**本文**.
========================================

この企画展では入口のフォトスポット以外、すべての展示品は写真撮影NGです。

展示内容

公式サイトによると

中世に大寺院として栄華を極めた根來寺(和歌山県)で作られた質の高い朱漆器は「根来塗」と呼ばれて特別視されてきました。堅牢な下地を施した木地に、黒漆の中塗と朱漆を重ねた漆器(朱漆器)は、それ以前の時代から各地で作られてきましたが、江戸時代以降に「根来」の名で呼ばれるようになります。それらは、寺院や神社などの信仰の場で多数使われただけでなく、民衆の生活の中でも大切にされました。

とのこと。

展示構成は以下の通り。

  • 第一章 根来の源泉
  • 第二章 根来とその周辺
  • 第三章 根来回帰と新境地

漆塗りの木製品の歴史は古く、縄文時代にまで遡り、確認されている最古のものは7500年前に作られたとされる。赤(朱)は太陽を連想させる色であり、対して黒は闇の色として人々は捉えていたようで、特に朱漆塗漆器は宗教儀式に使われるようになり、権力の象徴ともなった。
第一章では神社で神酒を入れる瓶子などが展示されている。

時は下り、根来寺の僧徒たちが仏具として使うために朱塗りの漆器を作り、それが有名になった。そこから黒漆の下地に朱漆を塗り重ねる漆器は「根来」と呼ばれるようになったと言われている。当時の根来寺は栄華を極め、絢爛豪華であったとのことで、「根来」朱塗漆器も数多く作られている。

========================================

**提供データ**.
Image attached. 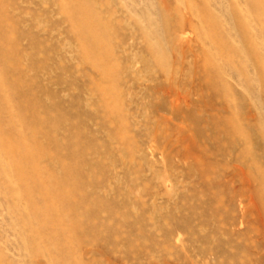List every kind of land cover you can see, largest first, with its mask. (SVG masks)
I'll return each instance as SVG.
<instances>
[{
	"label": "rangeland",
	"instance_id": "obj_1",
	"mask_svg": "<svg viewBox=\"0 0 264 264\" xmlns=\"http://www.w3.org/2000/svg\"><path fill=\"white\" fill-rule=\"evenodd\" d=\"M0 39V264H264V0H0Z\"/></svg>",
	"mask_w": 264,
	"mask_h": 264
},
{
	"label": "bare ground",
	"instance_id": "obj_2",
	"mask_svg": "<svg viewBox=\"0 0 264 264\" xmlns=\"http://www.w3.org/2000/svg\"><path fill=\"white\" fill-rule=\"evenodd\" d=\"M2 33V32H1ZM1 42H3L1 39H0V53L2 52V54H1V56H0V73H1V75L0 76H2L3 78H6V76L8 77V75L9 74H11V73H13L14 72V70H15V68L14 67H12L11 68V66H7V60H10L9 59V51L7 50V52L5 51V49H7V47L3 44V43H1ZM2 44H3V47L5 46L6 48H4L3 49V47H2ZM11 52V51H10ZM5 54V55H4ZM10 58H11V56H10ZM12 59V58H11ZM15 60V59H14ZM9 63H10V61H8ZM16 62V61H15ZM12 64H14L13 62H11ZM11 64V65H12ZM13 66V65H12ZM15 66V65H14ZM14 68V69H13ZM16 74V73H15ZM12 75V74H11ZM10 76V75H9ZM13 77H14V75H12ZM12 77V78H13ZM15 86V85H14ZM14 91V90H13ZM10 100V99H9ZM32 112V111H31ZM34 112H32V114H31V116L30 117H28V118H31L32 119V121H33V123H34V121L36 122V119H37V116L38 115H36V116H34V114H33ZM27 118V119H28ZM36 118V119H35ZM30 119V120H31ZM38 120V119H37ZM43 120V119H42ZM39 121V120H38ZM27 122V121H26ZM41 123H42V121L40 120L39 121V125H41ZM44 123V122H43ZM32 124V123H31ZM34 125V124H33ZM35 125H37V123H35ZM41 126H43V125H41ZM33 128L31 129V132H30V136L29 137H31L30 139H31V141L33 142V145H32V147H31V150H30V152H31V154L30 155H33L34 156V154L35 155H37L38 153H41V155L43 154V155H45V153H46V147H47V145L48 144H50L51 145V140H50V137L47 135V134H45L44 133V131L42 130L43 129V127H40V129L39 128H36V126H32ZM30 128V127H29ZM42 128V129H41ZM48 132V131H47ZM40 135H42V136H40ZM38 136L39 137H41L40 139H44V141L43 142H41V143H38V140H37V138H38ZM30 148V147H29ZM12 149H13V147H12ZM13 152V151H12ZM21 152V151H20ZM28 152V151H27ZM29 154V153H28ZM55 156H57V153L55 152ZM29 157V156H28ZM32 158V157H31ZM31 158L30 159H28L29 161L31 160ZM52 158V157H51ZM56 158V157H55ZM57 159H59L58 157H57ZM57 159H56V161H57ZM55 161V160H54ZM59 161V160H58ZM53 163V162H52ZM58 163H61V162H58ZM74 163H75V165L77 164V162H76V160L74 161ZM57 165V163L56 162H54V165H52V166H56ZM31 165V164H30ZM30 165H29V167H30ZM61 166H60V168L58 169V170H56V171H46V170H40V171H42L43 173H44V175L45 174H48V175H46V178H47V180H45L44 182H46L45 184H48L49 185V187H47L46 189H53L54 191V193L58 196V197H60L63 201H67L68 199H70L71 197H73L75 194H76V192H77V186H78V183H77V179L75 178V175H73L74 174V172L71 170V166L70 167H68V166H63L62 164H60ZM23 166V160L22 161H18L17 163H13V167L14 168H16V169H19L20 167H22ZM33 166H35V169H36V165H34L33 164ZM49 166H50V164H49ZM19 167V168H18ZM32 168H34V167H32ZM56 168V167H55ZM50 169V168H49ZM48 169V170H49ZM52 169V168H51ZM50 169V170H51ZM55 170V169H54ZM40 171H38V172H40ZM73 173V174H72ZM20 174V173H19ZM19 179H21V176L19 177ZM43 184V183H42ZM40 186H42V188H38V191H39V195L40 194H42V192H43V185H40ZM45 186V185H44ZM264 191V190H263ZM33 194H35V188H33L32 187V185H27V187H26V190L24 191V196H26L27 198H28V200L29 201H32V199H31V196L33 195ZM77 196H78V194H76ZM61 200V201H62ZM262 201H263V203H264V197H262ZM64 203V202H63ZM73 209V208H72ZM68 210H69V208H68ZM32 211H33V216L34 217H43V220H45L46 219V216H45V212L47 213V211H44V210H41V209H39L37 212H35L36 210L35 209H32ZM44 222H46V221H44ZM47 223V222H46Z\"/></svg>",
	"mask_w": 264,
	"mask_h": 264
}]
</instances>
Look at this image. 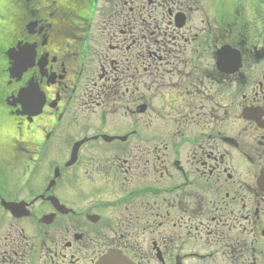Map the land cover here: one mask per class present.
<instances>
[{"label":"flooded vegetation","instance_id":"obj_1","mask_svg":"<svg viewBox=\"0 0 264 264\" xmlns=\"http://www.w3.org/2000/svg\"><path fill=\"white\" fill-rule=\"evenodd\" d=\"M109 251L264 264V0L0 4V264Z\"/></svg>","mask_w":264,"mask_h":264},{"label":"snow or ice","instance_id":"obj_2","mask_svg":"<svg viewBox=\"0 0 264 264\" xmlns=\"http://www.w3.org/2000/svg\"><path fill=\"white\" fill-rule=\"evenodd\" d=\"M2 3H3V0H0V4H2ZM35 100H36L35 97H32V98H31V102H35ZM114 264H115V262H114Z\"/></svg>","mask_w":264,"mask_h":264}]
</instances>
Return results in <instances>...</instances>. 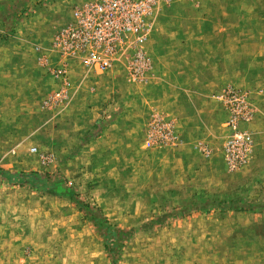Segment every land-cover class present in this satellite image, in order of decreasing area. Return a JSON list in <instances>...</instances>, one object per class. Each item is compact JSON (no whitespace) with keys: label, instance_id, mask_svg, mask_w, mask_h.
Returning <instances> with one entry per match:
<instances>
[{"label":"rangeland","instance_id":"rangeland-1","mask_svg":"<svg viewBox=\"0 0 264 264\" xmlns=\"http://www.w3.org/2000/svg\"><path fill=\"white\" fill-rule=\"evenodd\" d=\"M90 1L0 0V170L47 173L72 192L46 194L0 176V264H264V0H242L241 16L254 25L240 28L225 74L208 75L222 84L203 104L207 116L179 129L171 76L147 51L155 25L144 80L120 66L71 62L67 99L45 106L63 83L49 69L54 37ZM167 1L156 20L168 21L178 4L194 5L179 12L188 18H234L221 7L234 0ZM205 29L222 42L238 28ZM227 87L248 91L255 111L239 126L253 153L234 171L224 154L228 113L216 99ZM177 103L185 112V98ZM155 118L173 125L171 140H150ZM116 229L122 235L106 240Z\"/></svg>","mask_w":264,"mask_h":264},{"label":"built area","instance_id":"built-area-1","mask_svg":"<svg viewBox=\"0 0 264 264\" xmlns=\"http://www.w3.org/2000/svg\"><path fill=\"white\" fill-rule=\"evenodd\" d=\"M162 2L167 0H93L75 7L72 20L58 31L52 42L56 65L49 68L63 83L46 98V107H56L67 99L71 62L95 71L124 68L134 80H144L151 71L145 43L152 33ZM48 63V61H44ZM227 110V126L232 131L224 146L230 171L245 166L253 153V137L239 129L253 120L254 106L248 91L227 87L216 95ZM150 140L173 138V125L163 118L151 123ZM155 132L157 134H155Z\"/></svg>","mask_w":264,"mask_h":264},{"label":"crops","instance_id":"crops-1","mask_svg":"<svg viewBox=\"0 0 264 264\" xmlns=\"http://www.w3.org/2000/svg\"><path fill=\"white\" fill-rule=\"evenodd\" d=\"M192 7L194 5L178 4L172 8L173 17L168 21L157 19L155 30L147 43V51L154 67L160 74L171 76L169 80L172 102L170 109L175 115L176 120L173 119L178 129L183 123L193 121L196 116L201 118L203 114L207 116V113L203 112V104L212 100L213 90L222 84L219 80L215 84L208 75L210 73L225 74V60L234 57L229 54L230 48L233 46L238 50L241 47L238 39L241 36L240 28L254 25L253 21L245 20L241 16L242 0L221 4L224 10L234 12L233 19L188 18L185 17L186 14L179 13L189 11ZM202 7V5L198 6L200 10L203 9ZM210 26H233L238 29L233 31L234 40L231 41L223 36V39H226L219 42L216 40L215 30H211L213 35L210 36L209 30L205 29ZM219 60L224 62L220 63ZM172 92L173 96H171ZM182 92L186 93L185 96ZM179 97L185 98L187 106L185 112L177 103Z\"/></svg>","mask_w":264,"mask_h":264},{"label":"trees","instance_id":"trees-1","mask_svg":"<svg viewBox=\"0 0 264 264\" xmlns=\"http://www.w3.org/2000/svg\"><path fill=\"white\" fill-rule=\"evenodd\" d=\"M0 176L3 179L7 180L12 185H17V186L28 185L46 194L62 195V196L72 195V192H68L66 190L63 181L54 179L50 174H47V173H41L38 171H31V172L12 171L11 172V171L0 170ZM95 221H96L95 224L101 229H104V225H107V221L101 217L96 216ZM109 227H107V229H110ZM111 233L115 236L122 235L117 229L111 230L109 237L106 236V240H109L110 238H112ZM108 243L110 242L108 241ZM107 248H109V251H111L110 245L107 246Z\"/></svg>","mask_w":264,"mask_h":264}]
</instances>
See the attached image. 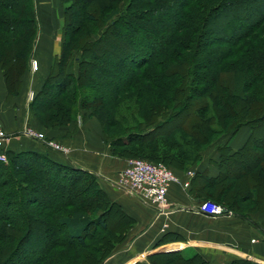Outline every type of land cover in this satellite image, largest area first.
<instances>
[{"label": "trees", "instance_id": "trees-1", "mask_svg": "<svg viewBox=\"0 0 264 264\" xmlns=\"http://www.w3.org/2000/svg\"><path fill=\"white\" fill-rule=\"evenodd\" d=\"M58 1L59 48L27 105L35 121L53 128L78 112L81 122L94 117L112 155L161 162L174 173L187 171L218 136L246 126L240 148L219 147L216 176L202 179V200L242 219L262 211L264 0ZM230 9L259 14L247 23L229 21L224 36L209 35L210 19ZM36 25L33 0H0L8 95L18 93ZM3 153L0 264H100L125 238L133 219L93 174L44 153ZM177 239L164 233L153 246ZM132 264L212 263L187 246Z\"/></svg>", "mask_w": 264, "mask_h": 264}, {"label": "crops", "instance_id": "crops-1", "mask_svg": "<svg viewBox=\"0 0 264 264\" xmlns=\"http://www.w3.org/2000/svg\"><path fill=\"white\" fill-rule=\"evenodd\" d=\"M49 1L53 4L33 0L37 28L29 62L35 56L39 63L37 65L36 61L35 71L29 64L20 76L17 94H7L0 69V125L7 134L3 151L44 153L50 159L90 172L108 198L133 219L125 238L115 244L110 255L100 264H132L145 261L148 254L176 251L184 246L199 252L212 264L236 257L249 259L252 264H264V207L245 219L233 214L210 217L197 209L203 195V177L212 178L217 174L219 147L225 144L230 152L240 148L249 133L246 126L232 135L218 136L202 149L199 159L188 166L191 174L176 169L178 181L171 183L166 192L167 210L158 213L154 207L114 186L112 182L116 172L123 167L125 158L110 153L94 117L81 122L78 112L74 121L53 128H44L35 121L27 105L47 72L51 56L59 48L61 6L58 0ZM25 125L66 146L67 152L62 154L42 141L25 136L22 131ZM169 232L180 236V239L153 246L161 235ZM252 238L254 242L250 241ZM168 244L175 246L166 249Z\"/></svg>", "mask_w": 264, "mask_h": 264}, {"label": "built area", "instance_id": "built-area-1", "mask_svg": "<svg viewBox=\"0 0 264 264\" xmlns=\"http://www.w3.org/2000/svg\"><path fill=\"white\" fill-rule=\"evenodd\" d=\"M31 66L35 67V60H31ZM23 134L31 139L42 141L47 147L62 154L67 152V147L61 143L46 138L43 132L35 130L30 126H23ZM7 138L6 132L0 125V160L4 161V143ZM186 174H191L190 170ZM178 181L176 174L171 168L161 162H151L139 157L125 158L124 165L116 172L115 180L112 182L120 191L137 197L144 203L152 206L158 213L167 210L168 203L166 192L171 183ZM199 212L210 217L231 215L232 212L224 206L210 200H201L197 206ZM264 240V233L262 235ZM254 242L255 239H250Z\"/></svg>", "mask_w": 264, "mask_h": 264}, {"label": "rangeland", "instance_id": "rangeland-1", "mask_svg": "<svg viewBox=\"0 0 264 264\" xmlns=\"http://www.w3.org/2000/svg\"><path fill=\"white\" fill-rule=\"evenodd\" d=\"M41 1V3H43V4H53V1H49V0H40ZM59 4H60V6L62 5L63 6V4L64 3H60V1H59ZM235 9H230L228 12L227 11H224V13L221 15V13H218V16H216L215 18H211L210 19V21H211V27L209 28V35H214V36H216V35H223L224 36V29L228 26V22L229 21H236V23H240V22H244V23H247L248 21H251V20H254V18H255V16L256 15H258L256 12H252L251 10H250V16L249 15H247V13L248 12H246V11H244L243 13H240V12H237V11H234ZM260 10H264V6H262L261 8H260ZM36 11L34 10V13H35ZM37 14L38 13H36V16H37ZM242 14V15H241ZM40 16H42L43 17V15L40 13ZM238 17V18H235V20H233L231 17ZM240 17V18H239ZM76 20H78L77 19V17H76ZM60 22V21H59ZM90 24L91 25H93L94 24V22L92 21V22H90ZM36 28H37V25H36ZM204 44L207 42V38L205 37L204 38ZM32 59H34V60H36L37 61V65H38V58H36L35 56L34 57H32V58H30V62H29V64H30V66H31V60ZM75 61L73 60V62L71 63V68H74L75 66ZM32 67V66H31ZM32 69H34V71H35V67H32ZM124 108V107H123ZM123 108H120L119 109V115H118V113H117V117L118 116H120L124 111H125V108L123 109ZM120 133V132H119ZM117 136V135H116ZM56 141V140H55ZM58 142V141H57ZM165 246V245H164ZM172 247V245H166V249H170ZM182 248H187L186 246H184V247H182ZM187 250V249H186ZM70 253H71V251H70ZM70 253H68V254H70ZM72 254H74V253H72ZM228 260V259H227ZM221 263V262H220Z\"/></svg>", "mask_w": 264, "mask_h": 264}, {"label": "bare ground", "instance_id": "bare-ground-1", "mask_svg": "<svg viewBox=\"0 0 264 264\" xmlns=\"http://www.w3.org/2000/svg\"><path fill=\"white\" fill-rule=\"evenodd\" d=\"M35 67H36V60H35Z\"/></svg>", "mask_w": 264, "mask_h": 264}]
</instances>
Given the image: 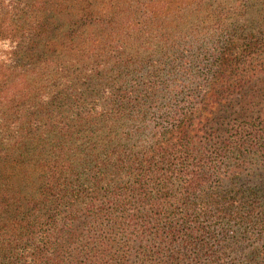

========================================

**作業指示**.
- 1) 本文によると、確認されている最古の漆塗りの木製品は何年前に作られたとされていますか。
- 2) 本文のうち、「漆塗りの木製品の歴史は古く、」で始まり「塗漆器も数多く作られている。」まで続く部分を、「僧徒」を「僧侶」に差し替えて書き直してください。
これらの記録は本文とは関係がありません。

**回答**.
- 1) 7500年前に作られたとされています。

- 2)
漆塗りの木製品の歴史は古く、縄文時代にまで遡り、確認されている最古のものは7500年前に作られたとされる。赤(朱)は太陽を連想させる色であり、対して黒は闇の色として人々は捉えていたようで、特に朱漆塗漆器は宗教儀式に使われるようになり、権力の象徴ともなった。
第一章では神社で神酒を入れる瓶子などが展示されている。

時は下り、根来寺の僧侶たちが仏具として使うために朱塗りの漆器を作り、それが有名になった。そこから黒漆の下地に朱漆を塗り重ねる漆器は「根来」と呼ばれるようになったと言われている。当時の根来寺は栄華を極め、絢爛豪華であったとのことで、「根来」朱塗漆器も数多く作られている。